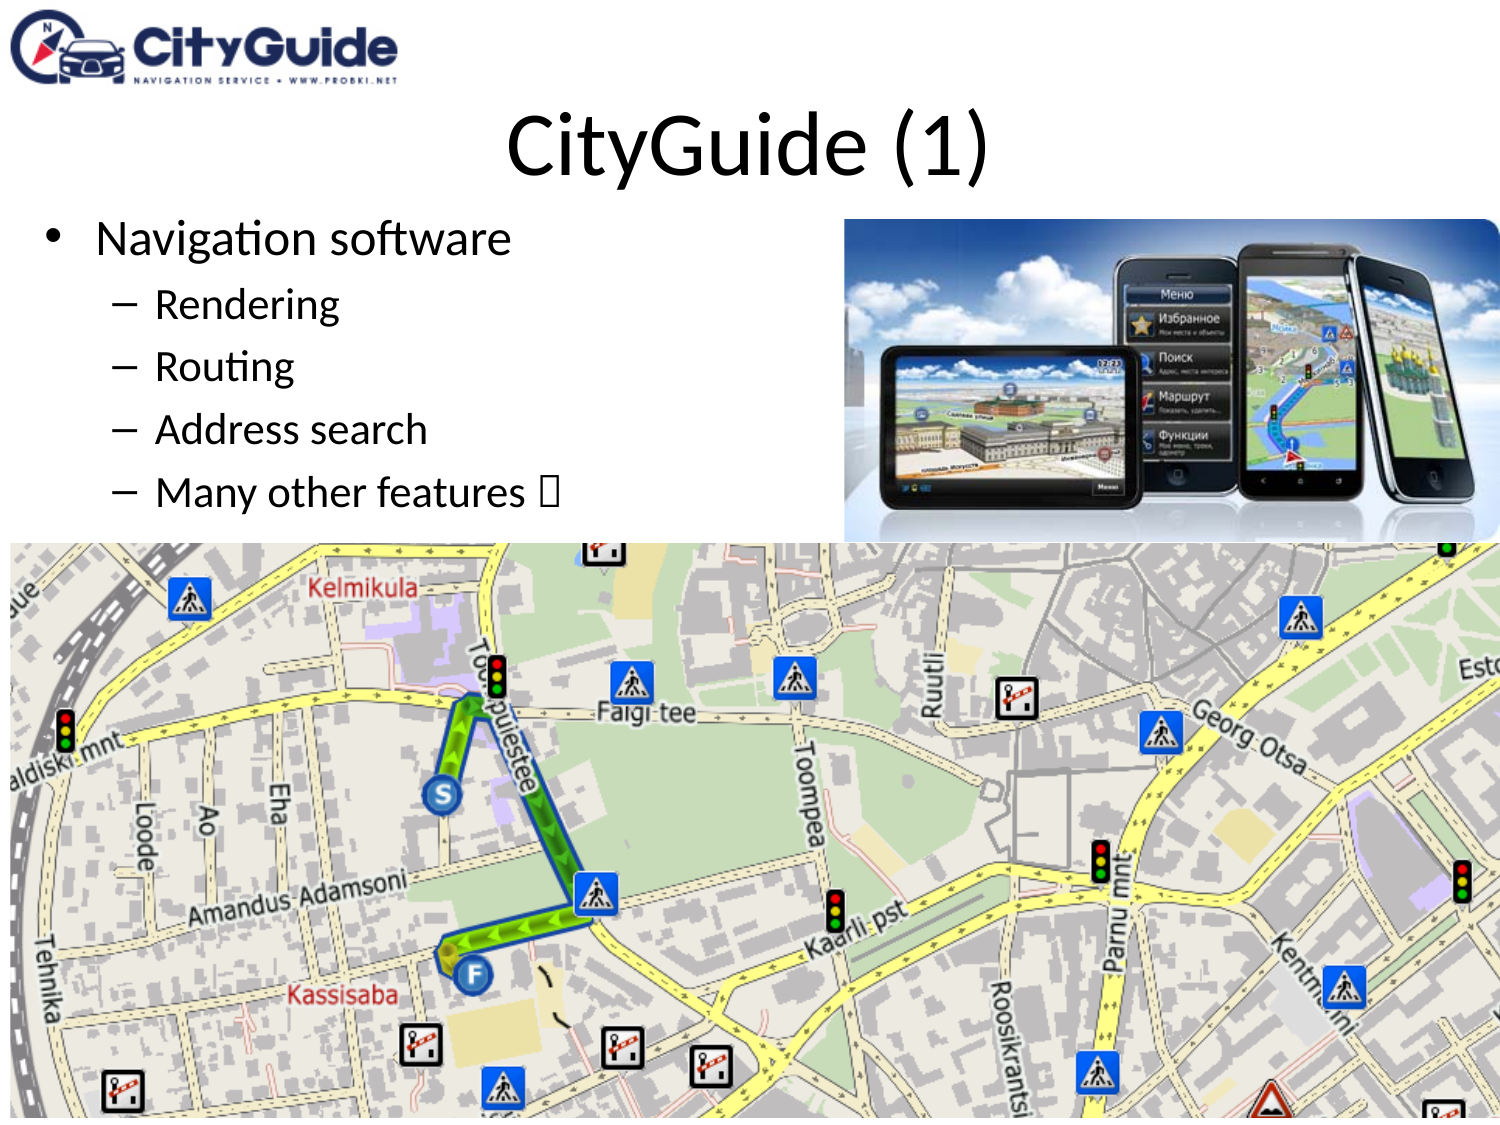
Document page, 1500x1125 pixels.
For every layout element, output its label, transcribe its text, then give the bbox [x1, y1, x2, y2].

title CityGuide (1) [75, 45, 1425, 233]
picture [0, 0, 407, 101]
picture [10, 219, 1500, 1118]
list Navigation software Rendering Routing Address search Many other features  [29, 196, 833, 528]
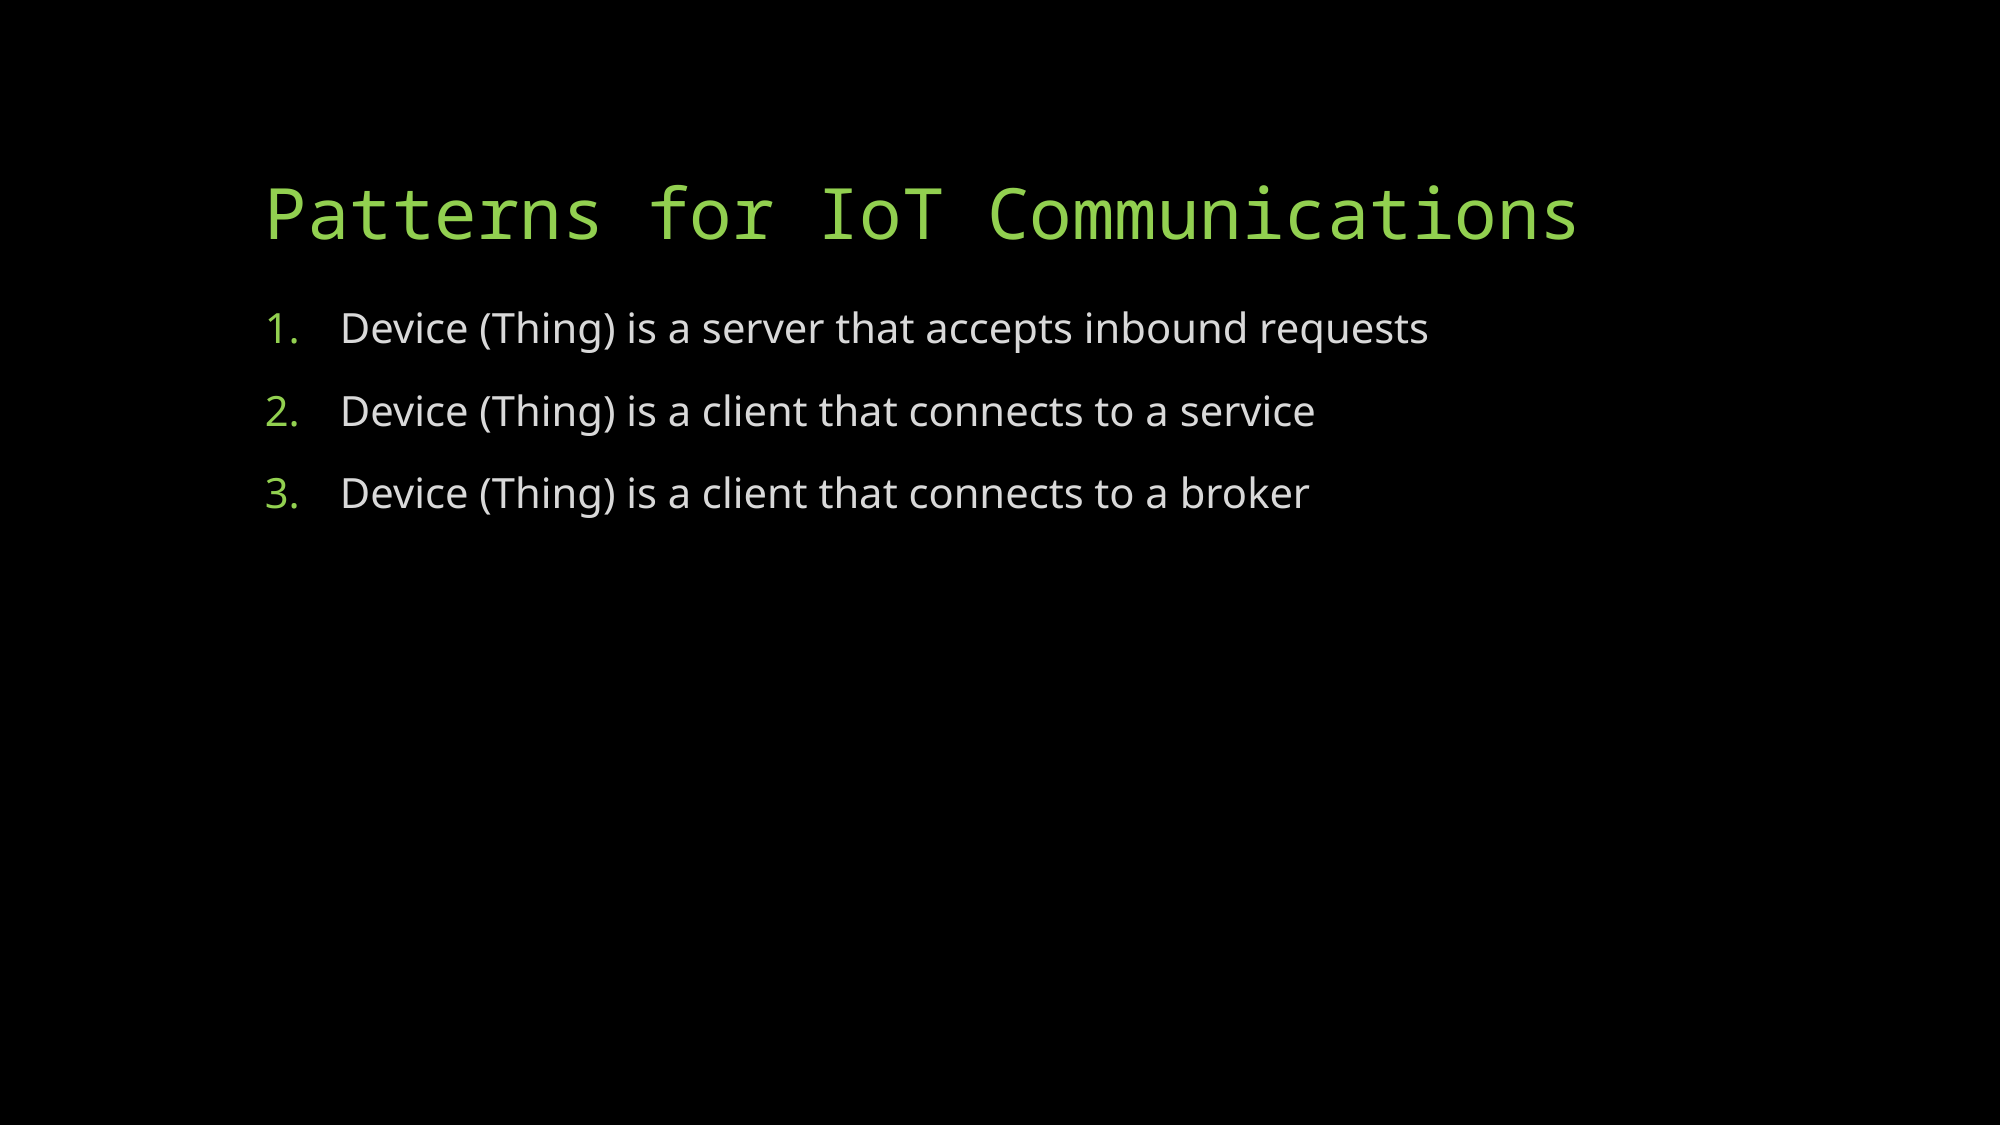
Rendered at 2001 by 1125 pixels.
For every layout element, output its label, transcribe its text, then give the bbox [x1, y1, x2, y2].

list Device (Thing) is a server that accepts inbound requests Device (Thing) is a client that connects to a service Device (Thing) is a client that connects to a broker [249, 299, 1750, 1000]
title Patterns for IoT Communications [249, 75, 1750, 263]
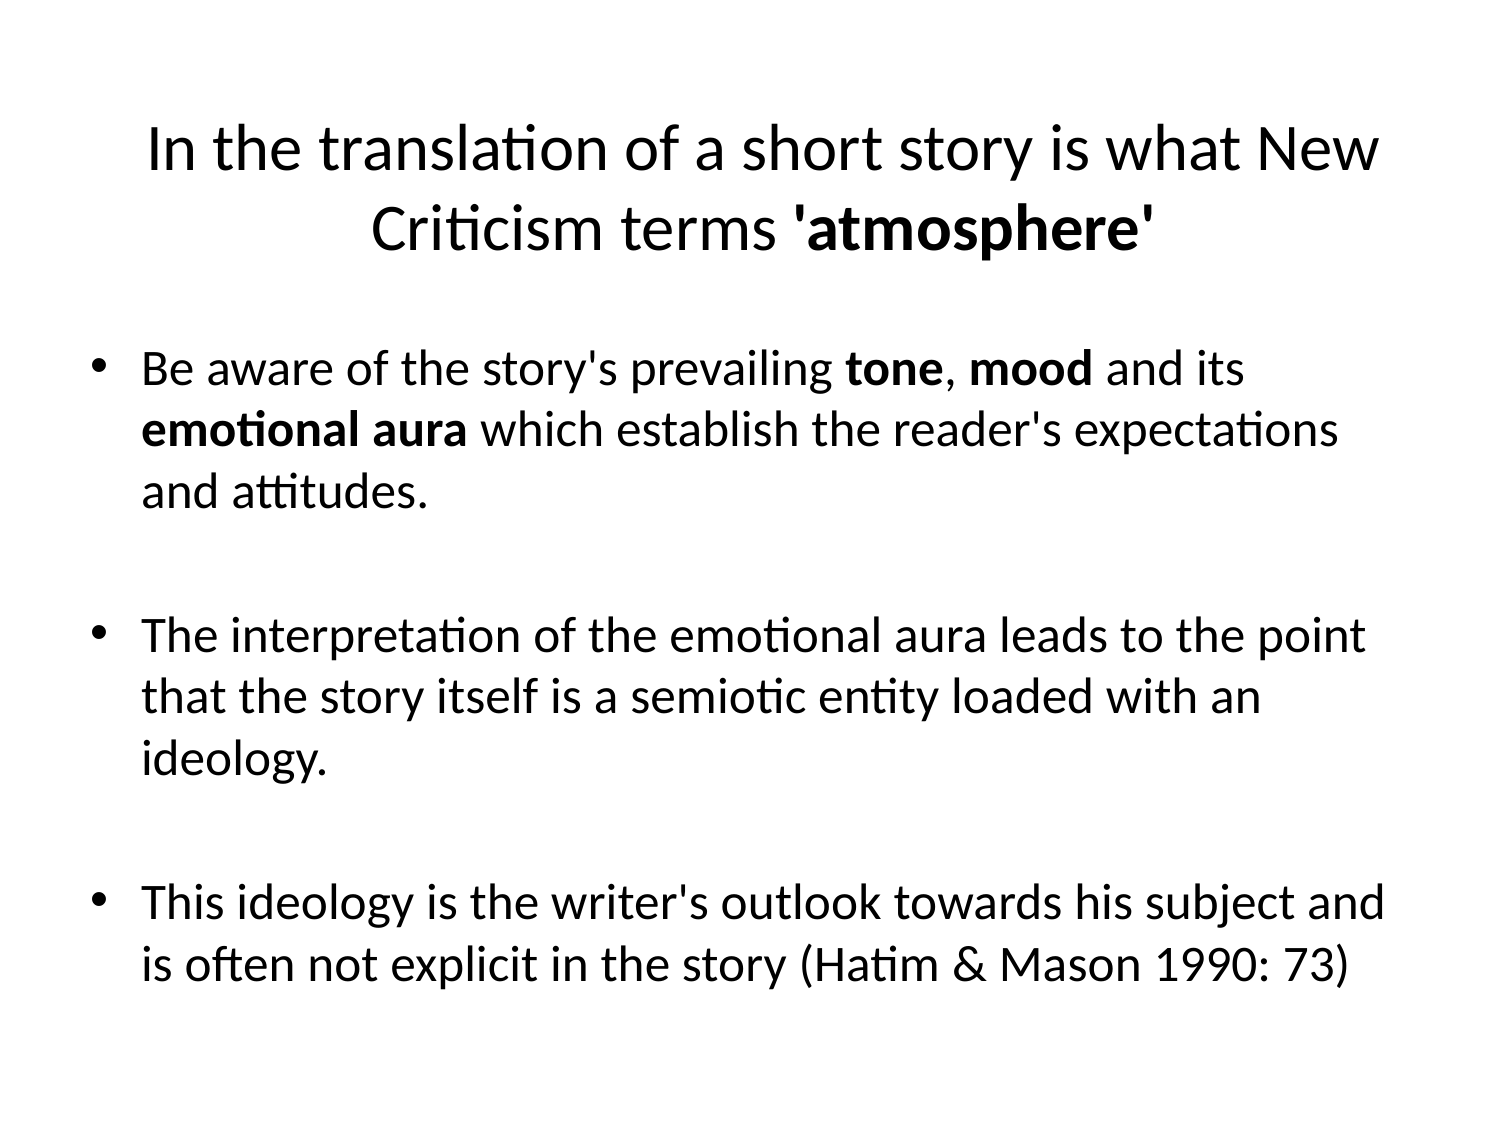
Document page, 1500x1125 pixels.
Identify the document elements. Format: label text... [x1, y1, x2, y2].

list Be aware of the story's prevailing tone, mood and its emotional aura which establish the reader's expectations and attitudes. The interpretation of the emotional aura leads to the point that the story itself is a semiotic entity loaded with an ideology. This ideology is the writer's outlook towards his subject and is often not explicit in the story (Hatim & Mason 1990: 73) [75, 326, 1425, 1005]
title In the translation of a short story is what New Criticism terms 'atmosphere' [88, 90, 1439, 278]
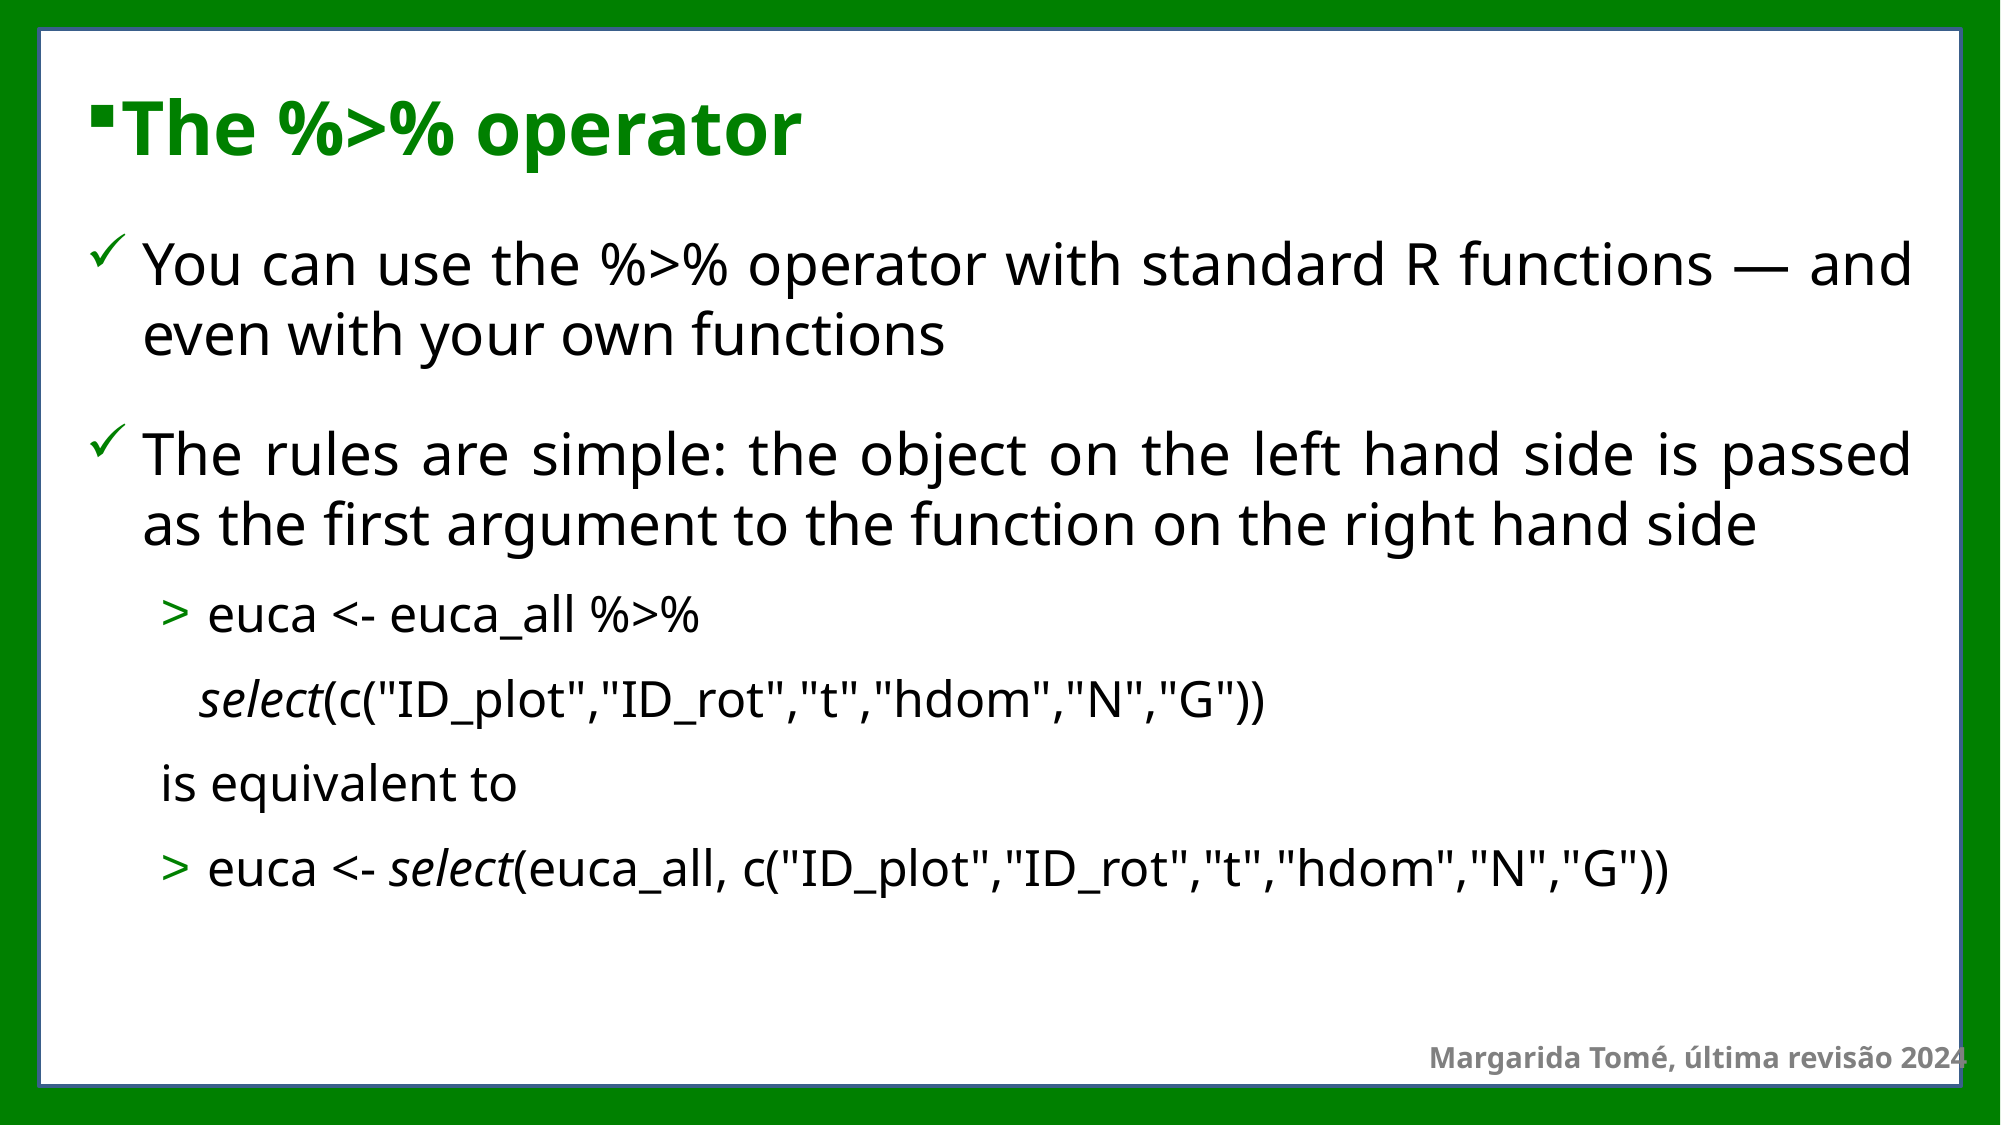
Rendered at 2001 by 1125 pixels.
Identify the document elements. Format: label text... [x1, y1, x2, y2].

title The %>% operator [70, 66, 1930, 185]
list You can use the %>% operator with standard R functions — and even with your own functions The rules are simple: the object on the left hand side is passed as the first argument to the function on the right hand side euca <- euca_all %>% select(c("ID_plot","ID_rot","t","hdom","N","G")) is equivalent to euca <- select(euca_all, c("ID_plot","ID_rot","t","hdom","N","G")) [70, 219, 1930, 1040]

####################

Problem to solve: Could you repeat all of the entries exactly, without the pictures?

Result:
Document page, 1500x1125 pixels.
For every layout element, output its label, transcribe its text, then give the bbox [x1, y1, x2, y2].

title CityGuide (1) [75, 45, 1425, 233]
picture [0, 0, 407, 101]
picture [10, 219, 1500, 1118]
list Navigation software Rendering Routing Address search Many other features  [29, 196, 833, 528]
Rendered at 2001 by 1125 pixels.
For every layout element, output its label, transcribe its text, then give the bbox [x1, y1, x2, y2].

list Device (Thing) is a server that accepts inbound requests Device (Thing) is a client that connects to a service Device (Thing) is a client that connects to a broker [249, 299, 1750, 1000]
title Patterns for IoT Communications [249, 75, 1750, 263]
Document page, 1500x1125 pixels.
Identify the document elements. Format: label text... [x1, y1, x2, y2].

list Be aware of the story's prevailing tone, mood and its emotional aura which establish the reader's expectations and attitudes. The interpretation of the emotional aura leads to the point that the story itself is a semiotic entity loaded with an ideology. This ideology is the writer's outlook towards his subject and is often not explicit in the story (Hatim & Mason 1990: 73) [75, 326, 1425, 1005]
title In the translation of a short story is what New Criticism terms 'atmosphere' [88, 90, 1439, 278]
Rendered at 2001 by 1125 pixels.
Identify the document elements. Format: label text... [x1, y1, x2, y2].

title The %>% operator [70, 66, 1930, 185]
list You can use the %>% operator with standard R functions — and even with your own functions The rules are simple: the object on the left hand side is passed as the first argument to the function on the right hand side euca <- euca_all %>% select(c("ID_plot","ID_rot","t","hdom","N","G")) is equivalent to euca <- select(euca_all, c("ID_plot","ID_rot","t","hdom","N","G")) [70, 219, 1930, 1040]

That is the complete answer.